Imam Ahmad menjawab, “Adapun Musa bin Ubaidah, dia adalah orang yang saleh [menurut satu riwayat, tidak ada masalah dengan menggunakan riwayatnya], tetapi ia menyampaikan hadis-hadis munkar [dari Abdullah bin Dinar, dari Ibnu Umar, dari Nabi saw]. Sementara Muhammad bin Ishaq, hadis-hadis ini—yakni riwayat hidup Nabi dan sejenisnya [berkaitan dengan sejarah]—ditulis darinya. Namun, apabila urusan halal dan haram, kita harus mencari orang-orang yang begini!” Imam Ahmad bin Hanbal berkata sambil berisyarat dengan tangannya; tangannya digenggam, kemudian kedua jempolnya diangkat.
Riwayat tersebut disinggung dua kali oleh Imam Ibnu Main dalam Tarikh-nya. Apa yang berada dalam tanda kurung siku ([…]) adalah tambahan dari saya, diambil dari riwayat lain dan penjelasan yang dirasa perlu.

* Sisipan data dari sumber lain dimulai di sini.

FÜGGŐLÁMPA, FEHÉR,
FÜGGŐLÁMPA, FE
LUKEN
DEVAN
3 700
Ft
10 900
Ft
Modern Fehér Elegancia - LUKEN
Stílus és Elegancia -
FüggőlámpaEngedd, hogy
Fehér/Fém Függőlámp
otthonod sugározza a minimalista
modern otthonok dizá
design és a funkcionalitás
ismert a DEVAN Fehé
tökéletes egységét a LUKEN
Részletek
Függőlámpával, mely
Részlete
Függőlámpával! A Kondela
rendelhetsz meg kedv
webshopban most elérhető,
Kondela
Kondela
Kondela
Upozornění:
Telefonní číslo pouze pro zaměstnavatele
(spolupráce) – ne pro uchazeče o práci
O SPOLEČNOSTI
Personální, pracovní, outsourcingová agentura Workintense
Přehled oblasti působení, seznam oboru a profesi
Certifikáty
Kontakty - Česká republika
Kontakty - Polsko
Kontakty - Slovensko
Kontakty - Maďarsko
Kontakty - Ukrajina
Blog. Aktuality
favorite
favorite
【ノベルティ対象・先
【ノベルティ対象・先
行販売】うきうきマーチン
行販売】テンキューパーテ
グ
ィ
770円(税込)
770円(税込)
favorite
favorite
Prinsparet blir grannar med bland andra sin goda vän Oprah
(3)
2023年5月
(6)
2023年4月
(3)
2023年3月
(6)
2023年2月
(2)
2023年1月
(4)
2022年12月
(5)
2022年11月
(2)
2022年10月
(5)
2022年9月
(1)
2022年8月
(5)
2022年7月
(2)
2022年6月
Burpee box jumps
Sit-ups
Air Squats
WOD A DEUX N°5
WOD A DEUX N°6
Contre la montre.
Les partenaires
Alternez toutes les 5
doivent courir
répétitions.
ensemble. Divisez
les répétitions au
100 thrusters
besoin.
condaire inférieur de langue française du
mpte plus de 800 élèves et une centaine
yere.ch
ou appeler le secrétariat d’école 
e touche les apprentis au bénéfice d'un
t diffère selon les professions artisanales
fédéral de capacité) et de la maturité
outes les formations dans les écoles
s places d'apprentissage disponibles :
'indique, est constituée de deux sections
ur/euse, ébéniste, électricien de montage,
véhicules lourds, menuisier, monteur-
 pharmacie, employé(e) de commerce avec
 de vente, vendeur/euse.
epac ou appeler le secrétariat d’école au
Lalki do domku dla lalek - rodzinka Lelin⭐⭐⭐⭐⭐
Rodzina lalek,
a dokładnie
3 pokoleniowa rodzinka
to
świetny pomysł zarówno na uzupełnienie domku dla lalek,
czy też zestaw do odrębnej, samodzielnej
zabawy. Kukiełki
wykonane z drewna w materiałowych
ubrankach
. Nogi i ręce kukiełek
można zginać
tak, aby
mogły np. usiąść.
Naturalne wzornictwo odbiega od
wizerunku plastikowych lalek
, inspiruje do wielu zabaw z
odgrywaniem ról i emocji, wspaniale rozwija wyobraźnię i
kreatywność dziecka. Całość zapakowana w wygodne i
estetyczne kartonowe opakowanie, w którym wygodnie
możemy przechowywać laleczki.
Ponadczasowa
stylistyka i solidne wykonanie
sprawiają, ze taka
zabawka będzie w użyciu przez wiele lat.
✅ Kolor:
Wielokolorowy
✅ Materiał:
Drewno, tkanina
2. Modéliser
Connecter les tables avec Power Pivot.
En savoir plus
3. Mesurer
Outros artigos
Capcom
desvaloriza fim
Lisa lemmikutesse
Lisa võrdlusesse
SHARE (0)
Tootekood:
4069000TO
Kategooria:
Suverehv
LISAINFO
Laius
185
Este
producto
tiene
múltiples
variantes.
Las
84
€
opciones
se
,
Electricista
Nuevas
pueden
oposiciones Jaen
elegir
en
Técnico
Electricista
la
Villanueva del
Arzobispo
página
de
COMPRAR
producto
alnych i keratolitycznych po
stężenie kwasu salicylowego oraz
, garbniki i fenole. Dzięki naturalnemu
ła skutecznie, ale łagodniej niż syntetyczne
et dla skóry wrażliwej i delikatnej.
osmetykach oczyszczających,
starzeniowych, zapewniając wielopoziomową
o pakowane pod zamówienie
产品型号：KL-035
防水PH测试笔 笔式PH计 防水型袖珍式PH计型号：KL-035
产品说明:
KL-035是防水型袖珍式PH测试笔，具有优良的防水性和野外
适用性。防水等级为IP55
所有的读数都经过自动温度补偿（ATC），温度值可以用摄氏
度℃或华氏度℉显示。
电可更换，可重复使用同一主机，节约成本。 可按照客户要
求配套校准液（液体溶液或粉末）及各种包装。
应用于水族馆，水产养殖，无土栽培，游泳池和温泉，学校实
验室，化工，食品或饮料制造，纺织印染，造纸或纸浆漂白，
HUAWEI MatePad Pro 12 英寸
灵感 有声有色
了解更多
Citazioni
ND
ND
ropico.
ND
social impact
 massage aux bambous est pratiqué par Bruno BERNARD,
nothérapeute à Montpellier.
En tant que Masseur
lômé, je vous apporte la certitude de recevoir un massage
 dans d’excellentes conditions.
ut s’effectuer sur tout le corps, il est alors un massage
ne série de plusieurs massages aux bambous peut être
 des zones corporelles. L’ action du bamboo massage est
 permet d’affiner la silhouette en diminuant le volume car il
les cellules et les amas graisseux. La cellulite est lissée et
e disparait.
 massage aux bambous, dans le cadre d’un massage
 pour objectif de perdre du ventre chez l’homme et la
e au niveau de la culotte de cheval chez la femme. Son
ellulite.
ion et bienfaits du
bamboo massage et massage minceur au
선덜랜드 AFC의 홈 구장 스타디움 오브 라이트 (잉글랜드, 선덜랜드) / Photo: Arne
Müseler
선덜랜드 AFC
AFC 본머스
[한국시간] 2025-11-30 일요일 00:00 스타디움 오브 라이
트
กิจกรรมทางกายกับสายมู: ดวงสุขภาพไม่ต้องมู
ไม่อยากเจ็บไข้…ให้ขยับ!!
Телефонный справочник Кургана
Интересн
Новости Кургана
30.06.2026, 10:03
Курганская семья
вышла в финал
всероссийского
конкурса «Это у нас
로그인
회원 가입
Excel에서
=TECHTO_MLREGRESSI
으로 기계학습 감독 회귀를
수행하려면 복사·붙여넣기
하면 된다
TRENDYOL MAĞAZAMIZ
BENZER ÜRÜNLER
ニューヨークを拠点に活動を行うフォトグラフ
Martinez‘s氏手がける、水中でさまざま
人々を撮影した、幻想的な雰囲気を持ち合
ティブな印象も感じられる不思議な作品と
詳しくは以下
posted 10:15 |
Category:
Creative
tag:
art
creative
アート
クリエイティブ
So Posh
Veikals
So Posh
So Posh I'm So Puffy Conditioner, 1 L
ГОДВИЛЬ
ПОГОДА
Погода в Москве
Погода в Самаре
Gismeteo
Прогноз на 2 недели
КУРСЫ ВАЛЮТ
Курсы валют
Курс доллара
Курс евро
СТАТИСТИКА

Ini adalah fakta sejarah yang membuat heran, takjub, antara percaya dan tidak percaya, serta sedikit lucu. Bagaimana tidak? Isyarat yang sudah mendarah daging di era modern ini ternyata sudah ada seribu dua ratus tahun yang lalu. Sulit dipercaya, tetapi nyata!
Boleh jadi memang isyarat jempol adalah watak alamiah manusia untuk mengekspresikan hal-hal baik dan persetujuan, sebagaimana klaim Carleton. Boleh jadi pula bahwa isyarat jempol digunakan sejak masa Romawi Kuno di arena gladiator, dengan makna yang berbeda dari yang digunakan sekarang. Namun, kedua klaim itu tidak bisa mengubah fakta bahwa sumber catatan sejarah tepercaya serta masih bisa diakses bebas, mudah, dan luas hingga sekarang, adalah riwayat Imam Ibnu Main dari Abbas, dari Imam Ahmad bin Hanbal.
BACA:
Alhasil, kelompok ekstremis bisa sedikit lega, bahwa isyarat jempol ternyata bukan budaya kafir. Sekali pun misalnya hal itu budaya kafir (karena dipakai di masa Roma Kuno di arena gladiator), bisa menjadi hujah atas mereka bahwa mengadopsi budaya “kafir” dan mengubahnya menjadi budaya yang lebih baik adalah diperbolehkan.